> _Extracted data_:
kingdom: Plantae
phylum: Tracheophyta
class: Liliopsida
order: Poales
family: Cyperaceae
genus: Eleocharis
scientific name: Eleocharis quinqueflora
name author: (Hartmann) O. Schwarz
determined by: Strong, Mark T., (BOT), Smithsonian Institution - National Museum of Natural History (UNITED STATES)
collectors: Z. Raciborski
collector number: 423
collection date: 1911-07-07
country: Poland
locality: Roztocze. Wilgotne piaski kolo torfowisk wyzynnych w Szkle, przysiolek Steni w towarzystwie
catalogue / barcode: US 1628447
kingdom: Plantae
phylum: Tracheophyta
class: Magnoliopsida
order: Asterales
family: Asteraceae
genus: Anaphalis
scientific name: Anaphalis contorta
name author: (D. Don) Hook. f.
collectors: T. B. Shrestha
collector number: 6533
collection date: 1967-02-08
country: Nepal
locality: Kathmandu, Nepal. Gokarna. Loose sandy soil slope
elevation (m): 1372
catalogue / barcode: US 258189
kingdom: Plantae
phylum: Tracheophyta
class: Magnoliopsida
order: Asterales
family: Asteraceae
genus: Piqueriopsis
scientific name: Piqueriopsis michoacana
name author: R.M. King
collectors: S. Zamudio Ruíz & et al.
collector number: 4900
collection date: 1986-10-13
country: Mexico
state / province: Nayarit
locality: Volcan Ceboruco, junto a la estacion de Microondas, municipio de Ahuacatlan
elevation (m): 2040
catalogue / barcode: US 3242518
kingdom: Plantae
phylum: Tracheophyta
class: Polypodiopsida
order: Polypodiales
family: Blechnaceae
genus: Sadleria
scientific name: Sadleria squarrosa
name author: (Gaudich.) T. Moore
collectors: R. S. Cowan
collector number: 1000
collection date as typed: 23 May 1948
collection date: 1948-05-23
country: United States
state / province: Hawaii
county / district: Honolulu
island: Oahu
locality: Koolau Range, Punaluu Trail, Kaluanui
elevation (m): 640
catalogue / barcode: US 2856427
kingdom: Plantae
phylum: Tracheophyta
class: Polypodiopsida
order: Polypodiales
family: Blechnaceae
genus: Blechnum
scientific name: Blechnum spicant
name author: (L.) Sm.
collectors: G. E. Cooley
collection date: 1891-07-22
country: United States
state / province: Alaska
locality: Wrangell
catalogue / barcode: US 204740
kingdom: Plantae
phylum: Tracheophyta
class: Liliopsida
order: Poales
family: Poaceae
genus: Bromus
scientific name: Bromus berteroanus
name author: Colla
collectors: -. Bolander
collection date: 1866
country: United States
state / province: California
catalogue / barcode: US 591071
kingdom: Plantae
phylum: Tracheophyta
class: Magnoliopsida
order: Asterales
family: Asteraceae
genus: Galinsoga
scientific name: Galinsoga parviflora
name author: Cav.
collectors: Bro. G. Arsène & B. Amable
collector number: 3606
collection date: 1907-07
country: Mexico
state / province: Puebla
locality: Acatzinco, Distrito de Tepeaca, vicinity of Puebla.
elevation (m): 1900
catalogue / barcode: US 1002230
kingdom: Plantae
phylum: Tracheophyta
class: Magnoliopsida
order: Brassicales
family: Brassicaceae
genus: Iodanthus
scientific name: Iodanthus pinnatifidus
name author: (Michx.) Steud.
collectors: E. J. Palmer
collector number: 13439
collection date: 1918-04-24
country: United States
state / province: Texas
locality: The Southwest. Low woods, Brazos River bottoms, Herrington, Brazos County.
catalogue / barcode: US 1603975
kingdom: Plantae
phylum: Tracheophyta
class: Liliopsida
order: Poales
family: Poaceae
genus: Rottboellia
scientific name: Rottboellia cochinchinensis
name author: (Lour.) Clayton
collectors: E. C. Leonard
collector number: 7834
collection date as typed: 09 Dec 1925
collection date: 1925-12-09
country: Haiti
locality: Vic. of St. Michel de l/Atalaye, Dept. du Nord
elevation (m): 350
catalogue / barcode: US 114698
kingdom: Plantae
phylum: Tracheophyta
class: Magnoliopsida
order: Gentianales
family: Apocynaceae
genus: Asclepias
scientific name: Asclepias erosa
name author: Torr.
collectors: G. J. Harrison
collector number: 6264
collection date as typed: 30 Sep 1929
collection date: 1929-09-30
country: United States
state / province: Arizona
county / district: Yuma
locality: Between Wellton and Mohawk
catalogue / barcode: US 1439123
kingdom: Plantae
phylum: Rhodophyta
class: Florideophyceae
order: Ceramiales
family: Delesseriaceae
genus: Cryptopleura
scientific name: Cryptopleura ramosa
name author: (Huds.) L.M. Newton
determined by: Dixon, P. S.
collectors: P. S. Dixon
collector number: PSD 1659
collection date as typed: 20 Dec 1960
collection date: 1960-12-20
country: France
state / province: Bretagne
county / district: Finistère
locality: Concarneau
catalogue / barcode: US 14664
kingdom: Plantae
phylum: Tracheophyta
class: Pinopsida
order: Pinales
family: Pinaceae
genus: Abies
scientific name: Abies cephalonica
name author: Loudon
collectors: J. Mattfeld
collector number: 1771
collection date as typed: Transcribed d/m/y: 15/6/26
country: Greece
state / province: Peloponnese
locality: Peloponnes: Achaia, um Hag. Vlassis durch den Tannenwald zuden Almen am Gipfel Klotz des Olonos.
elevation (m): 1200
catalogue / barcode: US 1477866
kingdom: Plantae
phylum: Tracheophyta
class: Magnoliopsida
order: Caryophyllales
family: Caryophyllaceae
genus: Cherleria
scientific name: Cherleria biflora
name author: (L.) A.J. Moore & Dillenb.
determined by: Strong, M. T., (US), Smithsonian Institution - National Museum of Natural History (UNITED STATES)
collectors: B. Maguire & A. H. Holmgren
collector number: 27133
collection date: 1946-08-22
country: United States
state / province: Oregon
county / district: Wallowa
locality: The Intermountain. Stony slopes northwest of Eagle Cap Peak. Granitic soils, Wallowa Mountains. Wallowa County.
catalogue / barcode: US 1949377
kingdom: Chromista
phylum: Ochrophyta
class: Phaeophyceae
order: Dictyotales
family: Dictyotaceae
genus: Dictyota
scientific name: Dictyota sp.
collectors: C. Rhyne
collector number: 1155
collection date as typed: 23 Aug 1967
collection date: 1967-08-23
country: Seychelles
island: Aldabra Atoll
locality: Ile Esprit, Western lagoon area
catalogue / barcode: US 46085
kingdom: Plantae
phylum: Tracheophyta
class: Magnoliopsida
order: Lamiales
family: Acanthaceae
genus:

> _Exercise objective_:
Convert every line above into a JSON array of strings, one string per line, with blank lines omitted.

> _Answer for this exercise_:
[
  "kingdom: Plantae",
  "phylum: Tracheophyta",
  "class: Liliopsida",
  "order: Poales",
  "family: Cyperaceae",
  "genus: Eleocharis",
  "scientific name: Eleocharis quinqueflora",
  "name author: (Hartmann) O. Schwarz",
  "determined by: Strong, Mark T., (BOT), Smithsonian Institution - National Museum of Natural History (UNITED STATES)",
  "collectors: Z. Raciborski",
  "collector number: 423",
  "collection date: 1911-07-07",
  "country: Poland",
  "locality: Roztocze. Wilgotne piaski kolo torfowisk wyzynnych w Szkle, przysiolek Steni w towarzystwie",
  "catalogue / barcode: US 1628447",
  "kingdom: Plantae",
  "phylum: Tracheophyta",
  "class: Magnoliopsida",
  "order: Asterales",
  "family: Asteraceae",
  "genus: Anaphalis",
  "scientific name: Anaphalis contorta",
  "name author: (D. Don) Hook. f.",
  "collectors: T. B. Shrestha",
  "collector number: 6533",
  "collection date: 1967-02-08",
  "country: Nepal",
  "locality: Kathmandu, Nepal. Gokarna. Loose sandy soil slope",
  "elevation (m): 1372",
  "catalogue / barcode: US 258189",
  "kingdom: Plantae",
  "phylum: Tracheophyta",
  "class: Magnoliopsida",
  "order: Asterales",
  "family: Asteraceae",
  "genus: Piqueriopsis",
  "scientific name: Piqueriopsis michoacana",
  "name author: R.M. King",
  "collectors: S. Zamudio Ruíz & et al.",
  "collector number: 4900",
  "collection date: 1986-10-13",
  "country: Mexico",
  "state / province: Nayarit",
  "locality: Volcan Ceboruco, junto a la estacion de Microondas, municipio de Ahuacatlan",
  "elevation (m): 2040",
  "catalogue / barcode: US 3242518",
  "kingdom: Plantae",
  "phylum: Tracheophyta",
  "class: Polypodiopsida",
  "order: Polypodiales",
  "family: Blechnaceae",
  "genus: Sadleria",
  "scientific name: Sadleria squarrosa",
  "name author: (Gaudich.) T. Moore",
  "collectors: R. S. Cowan",
  "collector number: 1000",
  "collection date as typed: 23 May 1948",
  "collection date: 1948-05-23",
  "country: United States",
  "state / province: Hawaii",
  "county / district: Honolulu",
  "island: Oahu",
  "locality: Koolau Range, Punaluu Trail, Kaluanui",
  "elevation (m): 640",
  "catalogue / barcode: US 2856427",
  "kingdom: Plantae",
  "phylum: Tracheophyta",
  "class: Polypodiopsida",
  "order: Polypodiales",
  "family: Blechnaceae",
  "genus: Blechnum",
  "scientific name: Blechnum spicant",
  "name author: (L.) Sm.",
  "collectors: G. E. Cooley",
  "collection date: 1891-07-22",
  "country: United States",
  "state / province: Alaska",
  "locality: Wrangell",
  "catalogue / barcode: US 204740",
  "kingdom: Plantae",
  "phylum: Tracheophyta",
  "class: Liliopsida",
  "order: Poales",
  "family: Poaceae",
  "genus: Bromus",
  "scientific name: Bromus berteroanus",
  "name author: Colla",
  "collectors: -. Bolander",
  "collection date: 1866",
  "country: United States",
  "state / province: California",
  "catalogue / barcode: US 591071",
  "kingdom: Plantae",
  "phylum: Tracheophyta",
  "class: Magnoliopsida",
  "order: Asterales",
  "family: Asteraceae",
  "genus: Galinsoga",
  "scientific name: Galinsoga parviflora",
  "name author: Cav.",
  "collectors: Bro. G. Arsène & B. Amable",
  "collector number: 3606",
  "collection date: 1907-07",
  "country: Mexico",
  "state / province: Puebla",
  "locality: Acatzinco, Distrito de Tepeaca, vicinity of Puebla.",
  "elevation (m): 1900",
  "catalogue / barcode: US 1002230",
  "kingdom: Plantae",
  "phylum: Tracheophyta",
  "class: Magnoliopsida",
  "order: Brassicales",
  "family: Brassicaceae",
  "genus: Iodanthus",
  "scientific name: Iodanthus pinnatifidus",
  "name author: (Michx.) Steud.",
  "collectors: E. J. Palmer",
  "collector number: 13439",
  "collection date: 1918-04-24",
  "country: United States",
  "state / province: Texas",
  "locality: The Southwest. Low woods, Brazos River bottoms, Herrington, Brazos County.",
  "catalogue / barcode: US 1603975",
  "kingdom: Plantae",
  "phylum: Tracheophyta",
  "class: Liliopsida",
  "order: Poales",
  "family: Poaceae",
  "genus: Rottboellia",
  "scientific name: Rottboellia cochinchinensis",
  "name author: (Lour.) Clayton",
  "collectors: E. C. Leonard",
  "collector number: 7834",
  "collection date as typed: 09 Dec 1925",
  "collection date: 1925-12-09",
  "country: Haiti",
  "locality: Vic. of St. Michel de l/Atalaye, Dept. du Nord",
  "elevation (m): 350",
  "catalogue / barcode: US 114698",
  "kingdom: Plantae",
  "phylum: Tracheophyta",
  "class: Magnoliopsida",
  "order: Gentianales",
  "family: Apocynaceae",
  "genus: Asclepias",
  "scientific name: Asclepias erosa",
  "name author: Torr.",
  "collectors: G. J. Harrison",
  "collector number: 6264",
  "collection date as typed: 30 Sep 1929",
  "collection date: 1929-09-30",
  "country: United States",
  "state / province: Arizona",
  "county / district: Yuma",
  "locality: Between Wellton and Mohawk",
  "catalogue / barcode: US 1439123",
  "kingdom: Plantae",
  "phylum: Rhodophyta",
  "class: Florideophyceae",
  "order: Ceramiales",
  "family: Delesseriaceae",
  "genus: Cryptopleura",
  "scientific name: Cryptopleura ramosa",
  "name author: (Huds.) L.M. Newton",
  "determined by: Dixon, P. S.",
  "collectors: P. S. Dixon",
  "collector number: PSD 1659",
  "collection date as typed: 20 Dec 1960",
  "collection date: 1960-12-20",
  "country: France",
  "state / province: Bretagne",
  "county / district: Finistère",
  "locality: Concarneau",
  "catalogue / barcode: US 14664",
  "kingdom: Plantae",
  "phylum: Tracheophyta",
  "class: Pinopsida",
  "order: Pinales",
  "family: Pinaceae",
  "genus: Abies",
  "scientific name: Abies cephalonica",
  "name author: Loudon",
  "collectors: J. Mattfeld",
  "collector number: 1771",
  "collection date as typed: Transcribed d/m/y: 15/6/26",
  "country: Greece",
  "state / province: Peloponnese",
  "locality: Peloponnes: Achaia, um Hag. Vlassis durch den Tannenwald zuden Almen am Gipfel Klotz des Olonos.",
  "elevation (m): 1200",
  "catalogue / barcode: US 1477866",
  "kingdom: Plantae",
  "phylum: Tracheophyta",
  "class: Magnoliopsida",
  "order: Caryophyllales",
  "family: Caryophyllaceae",
  "genus: Cherleria",
  "scientific name: Cherleria biflora",
  "name author: (L.) A.J. Moore & Dillenb.",
  "determined by: Strong, M. T., (US), Smithsonian Institution - National Museum of Natural History (UNITED STATES)",
  "collectors: B. Maguire & A. H. Holmgren",
  "collector number: 27133",
  "collection date: 1946-08-22",
  "country: United States",
  "state / province: Oregon",
  "county / district: Wallowa",
  "locality: The Intermountain. Stony slopes northwest of Eagle Cap Peak. Granitic soils, Wallowa Mountains. Wallowa County.",
  "catalogue / barcode: US 1949377",
  "kingdom: Chromista",
  "phylum: Ochrophyta",
  "class: Phaeophyceae",
  "order: Dictyotales",
  "family: Dictyotaceae",
  "genus: Dictyota",
  "scientific name: Dictyota sp.",
  "collectors: C. Rhyne",
  "collector number: 1155",
  "collection date as typed: 23 Aug 1967",
  "collection date: 1967-08-23",
  "country: Seychelles",
  "island: Aldabra Atoll",
  "locality: Ile Esprit, Western lagoon area",
  "catalogue / barcode: US 46085",
  "kingdom: Plantae",
  "phylum: Tracheophyta",
  "class: Magnoliopsida",
  "order: Lamiales",
  "family: Acanthaceae",
  "genus:"
]